Elle revient à mon esprit par l’odeur du barbecue installé près du portail de l’entrée de l’établissement. Le fin fumet parcourt la cour en alléchant les babines et s’enfuit en ronde sous le préau transformé en banquet éphémère. Une population hybride s’y retrouve autour de boissons fraîches, pâtisseries, tartes salées et oreillettes grassement sucrées. Nos parents se mêlent aux professeurs qui eux même se frottent aux endimanchés élus municipaux, venus rendre ici leur devoir politique. Des mondes si étrangers qui s’échangent politesses déférentes et fadaises habituelles sur nos réussites extraordinaires ou nos échecs cuisants. Et nous enfants, à la fois heureux et troublés qu’ils foulent ainsi notre territoire, crions à hauteur de leur taille notre joie d’être délivrés du joug de l’oppresseur au savoir infini. Débarrassés de la règle et de la réserve qu’impose l’école de la république, nous fêtons notre libération.

Dés le crépuscule, l’orchestre monté sur une estrade de fortune près du terrain de sport lance le bal populaire. La musique aux basses saturées se répand, fait frémir les anciens et les baies vitrées de nos salles de cours.

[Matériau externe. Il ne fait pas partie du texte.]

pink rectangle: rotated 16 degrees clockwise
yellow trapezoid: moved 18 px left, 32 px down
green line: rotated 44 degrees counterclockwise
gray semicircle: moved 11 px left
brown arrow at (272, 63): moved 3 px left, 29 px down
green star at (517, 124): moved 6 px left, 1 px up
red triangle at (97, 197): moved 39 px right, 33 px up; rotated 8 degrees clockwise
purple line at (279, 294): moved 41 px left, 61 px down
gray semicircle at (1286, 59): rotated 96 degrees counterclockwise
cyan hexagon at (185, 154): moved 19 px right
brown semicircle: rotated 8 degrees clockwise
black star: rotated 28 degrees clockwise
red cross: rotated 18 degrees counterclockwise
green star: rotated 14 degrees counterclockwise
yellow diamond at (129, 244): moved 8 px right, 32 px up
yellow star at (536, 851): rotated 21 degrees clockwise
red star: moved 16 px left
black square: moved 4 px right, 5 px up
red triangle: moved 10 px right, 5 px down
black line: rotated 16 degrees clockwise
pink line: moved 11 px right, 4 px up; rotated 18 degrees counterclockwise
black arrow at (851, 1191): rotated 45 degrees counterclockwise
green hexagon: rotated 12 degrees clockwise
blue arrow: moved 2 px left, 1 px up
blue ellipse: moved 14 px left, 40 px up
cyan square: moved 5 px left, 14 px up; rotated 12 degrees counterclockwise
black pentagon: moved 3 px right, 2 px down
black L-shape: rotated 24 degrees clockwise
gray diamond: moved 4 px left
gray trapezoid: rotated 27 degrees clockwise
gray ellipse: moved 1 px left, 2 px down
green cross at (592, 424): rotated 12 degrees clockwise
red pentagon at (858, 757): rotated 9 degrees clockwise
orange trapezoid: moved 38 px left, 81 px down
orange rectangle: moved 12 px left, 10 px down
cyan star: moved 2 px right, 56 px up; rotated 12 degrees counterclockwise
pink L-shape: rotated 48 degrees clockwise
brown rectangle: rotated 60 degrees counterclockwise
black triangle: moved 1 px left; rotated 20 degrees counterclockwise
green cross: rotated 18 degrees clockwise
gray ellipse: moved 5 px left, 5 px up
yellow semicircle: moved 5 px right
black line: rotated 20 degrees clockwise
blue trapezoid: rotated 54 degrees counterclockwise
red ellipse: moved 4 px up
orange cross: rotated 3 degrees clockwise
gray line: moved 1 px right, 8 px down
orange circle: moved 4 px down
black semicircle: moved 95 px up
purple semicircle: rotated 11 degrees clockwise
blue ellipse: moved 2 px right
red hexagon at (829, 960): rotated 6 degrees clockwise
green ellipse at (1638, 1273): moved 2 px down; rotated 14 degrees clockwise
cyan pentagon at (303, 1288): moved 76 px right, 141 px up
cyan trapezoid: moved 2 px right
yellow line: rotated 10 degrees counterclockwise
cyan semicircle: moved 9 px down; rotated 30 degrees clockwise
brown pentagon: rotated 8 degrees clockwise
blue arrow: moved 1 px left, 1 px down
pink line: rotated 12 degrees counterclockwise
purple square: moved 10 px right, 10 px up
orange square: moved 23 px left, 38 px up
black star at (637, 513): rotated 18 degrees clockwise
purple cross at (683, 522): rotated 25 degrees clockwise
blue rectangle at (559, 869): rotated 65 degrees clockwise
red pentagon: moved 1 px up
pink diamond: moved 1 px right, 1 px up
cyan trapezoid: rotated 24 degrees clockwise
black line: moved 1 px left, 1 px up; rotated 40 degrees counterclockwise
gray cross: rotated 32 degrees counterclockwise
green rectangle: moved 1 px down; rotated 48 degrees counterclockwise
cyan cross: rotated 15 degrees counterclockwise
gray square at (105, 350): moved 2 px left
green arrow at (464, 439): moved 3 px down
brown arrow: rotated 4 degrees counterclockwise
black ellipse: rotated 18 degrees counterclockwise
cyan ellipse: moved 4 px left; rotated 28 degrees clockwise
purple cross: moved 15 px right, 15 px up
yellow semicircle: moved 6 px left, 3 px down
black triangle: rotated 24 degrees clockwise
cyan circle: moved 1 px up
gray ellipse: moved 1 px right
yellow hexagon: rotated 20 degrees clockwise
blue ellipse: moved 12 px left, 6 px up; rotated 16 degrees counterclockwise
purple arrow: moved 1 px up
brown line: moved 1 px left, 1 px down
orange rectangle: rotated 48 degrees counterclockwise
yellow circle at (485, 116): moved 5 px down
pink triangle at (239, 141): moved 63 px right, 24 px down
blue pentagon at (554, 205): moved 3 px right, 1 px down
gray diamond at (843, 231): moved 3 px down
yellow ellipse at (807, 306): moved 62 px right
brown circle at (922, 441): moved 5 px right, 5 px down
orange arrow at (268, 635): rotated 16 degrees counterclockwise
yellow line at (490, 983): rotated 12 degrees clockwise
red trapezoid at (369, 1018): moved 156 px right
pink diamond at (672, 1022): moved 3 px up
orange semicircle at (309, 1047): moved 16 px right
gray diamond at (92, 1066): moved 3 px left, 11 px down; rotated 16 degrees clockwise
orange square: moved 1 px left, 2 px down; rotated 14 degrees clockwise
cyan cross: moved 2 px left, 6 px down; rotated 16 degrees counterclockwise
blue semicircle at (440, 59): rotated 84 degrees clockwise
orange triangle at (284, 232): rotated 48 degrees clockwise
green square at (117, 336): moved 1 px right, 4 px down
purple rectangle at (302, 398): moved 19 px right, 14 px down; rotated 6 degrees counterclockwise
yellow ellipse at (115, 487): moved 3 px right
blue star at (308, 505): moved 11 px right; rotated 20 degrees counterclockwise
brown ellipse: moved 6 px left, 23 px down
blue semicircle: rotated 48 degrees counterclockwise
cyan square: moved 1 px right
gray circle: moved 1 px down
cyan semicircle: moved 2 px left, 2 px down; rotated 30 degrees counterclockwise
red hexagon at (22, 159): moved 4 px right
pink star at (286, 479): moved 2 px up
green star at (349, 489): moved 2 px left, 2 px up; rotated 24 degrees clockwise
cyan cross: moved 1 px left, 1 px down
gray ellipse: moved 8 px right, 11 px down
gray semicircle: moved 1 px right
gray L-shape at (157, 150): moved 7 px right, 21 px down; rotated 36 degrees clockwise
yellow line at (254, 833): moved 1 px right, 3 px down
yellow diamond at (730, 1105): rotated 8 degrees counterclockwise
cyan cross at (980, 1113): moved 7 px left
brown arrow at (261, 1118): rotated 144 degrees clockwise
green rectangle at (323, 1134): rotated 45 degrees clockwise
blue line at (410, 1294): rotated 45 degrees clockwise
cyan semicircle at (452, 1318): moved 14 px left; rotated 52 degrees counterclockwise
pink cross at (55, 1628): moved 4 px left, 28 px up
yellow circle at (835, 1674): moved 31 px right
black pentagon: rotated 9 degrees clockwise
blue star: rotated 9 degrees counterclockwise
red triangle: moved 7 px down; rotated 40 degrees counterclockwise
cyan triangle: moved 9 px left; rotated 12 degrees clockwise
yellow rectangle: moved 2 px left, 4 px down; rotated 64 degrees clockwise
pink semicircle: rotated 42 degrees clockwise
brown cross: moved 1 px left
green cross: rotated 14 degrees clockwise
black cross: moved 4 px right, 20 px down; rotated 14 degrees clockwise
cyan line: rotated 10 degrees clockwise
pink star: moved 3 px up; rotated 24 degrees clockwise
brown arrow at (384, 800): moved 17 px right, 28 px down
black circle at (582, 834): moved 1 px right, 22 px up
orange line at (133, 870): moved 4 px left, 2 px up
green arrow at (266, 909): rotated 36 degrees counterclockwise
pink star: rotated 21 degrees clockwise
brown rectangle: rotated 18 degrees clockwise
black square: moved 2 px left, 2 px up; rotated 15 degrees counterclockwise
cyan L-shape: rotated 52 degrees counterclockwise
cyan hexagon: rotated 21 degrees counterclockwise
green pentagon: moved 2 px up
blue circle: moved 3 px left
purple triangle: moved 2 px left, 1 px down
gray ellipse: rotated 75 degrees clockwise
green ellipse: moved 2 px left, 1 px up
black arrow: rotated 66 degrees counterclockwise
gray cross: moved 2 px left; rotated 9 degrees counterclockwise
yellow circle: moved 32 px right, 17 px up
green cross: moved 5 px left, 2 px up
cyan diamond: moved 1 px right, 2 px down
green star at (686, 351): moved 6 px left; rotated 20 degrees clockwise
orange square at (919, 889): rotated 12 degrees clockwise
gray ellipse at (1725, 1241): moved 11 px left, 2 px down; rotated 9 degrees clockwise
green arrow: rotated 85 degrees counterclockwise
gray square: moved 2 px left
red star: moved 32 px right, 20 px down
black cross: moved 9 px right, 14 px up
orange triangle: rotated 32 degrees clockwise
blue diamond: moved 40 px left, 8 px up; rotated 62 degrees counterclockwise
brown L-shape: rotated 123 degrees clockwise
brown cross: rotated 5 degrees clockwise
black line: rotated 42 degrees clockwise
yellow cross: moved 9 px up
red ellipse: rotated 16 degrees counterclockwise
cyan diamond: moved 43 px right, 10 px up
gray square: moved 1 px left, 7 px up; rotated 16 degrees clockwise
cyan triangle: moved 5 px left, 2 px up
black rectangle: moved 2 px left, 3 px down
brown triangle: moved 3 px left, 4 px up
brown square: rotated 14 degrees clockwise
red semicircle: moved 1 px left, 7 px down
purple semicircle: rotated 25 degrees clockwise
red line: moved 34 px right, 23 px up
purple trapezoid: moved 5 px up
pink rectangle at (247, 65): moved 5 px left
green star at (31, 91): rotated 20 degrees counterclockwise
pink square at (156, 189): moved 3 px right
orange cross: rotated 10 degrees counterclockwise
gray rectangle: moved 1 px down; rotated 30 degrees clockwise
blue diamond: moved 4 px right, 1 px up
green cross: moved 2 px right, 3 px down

Les projecteurs balayent l’assemblée qui s’agite dans des pas de danse approximatifs puis inondent les murs gris de l’école, les colorient de rouge, vert ou jaune stroboscopiques. Il est temps de cracher tout cela dans une joie singulière, les gens se coagulent et se noient dans une foule compacte et mouvante. La cravate côtoie le short, le petit, le grand, le jeune, le vieux. Aux sons entêtants de la chenille, ils se séparent et les mains sur les hanches serpentent longuement entre les allées. Puis, fourbus, s’agglutinent à nouveau autour de la buvette pour étancher leur soif avec des canettes en fer et se remettre du parcours en canard imposé par les rythmes de Bézu. Se succèdent alors le bal masqué de la compagnie créole avec autant de Colombine que d’Arlequin, les démons de minuit pour une nuit de folie, la cucaracha, la lambada, la socca, et autres danses en « a » qui transforment le bitume froid de la cour en discothèque endiablée.

Au fil de la soirée, la dispersion redonne son aspect ordinaire à l’école. Les lumières finissent par s’éteindre et les murs redeviennent gris, le fumet disparaît dans les braises à l’agonie et la buvette vide ses canettes dans des comportes en plastique. Les politiques sont partis depuis longtemps, restent quelques parents pour aider au rangement et nous qui errons dans les toilettes ou sous l’estrade de l’orchestre. La fête est finie mais peu importe : oubliés devoirs et contrôles, colles et bulletins trimestriels, professeurs et pions ! Nous sommes désormais en vacances.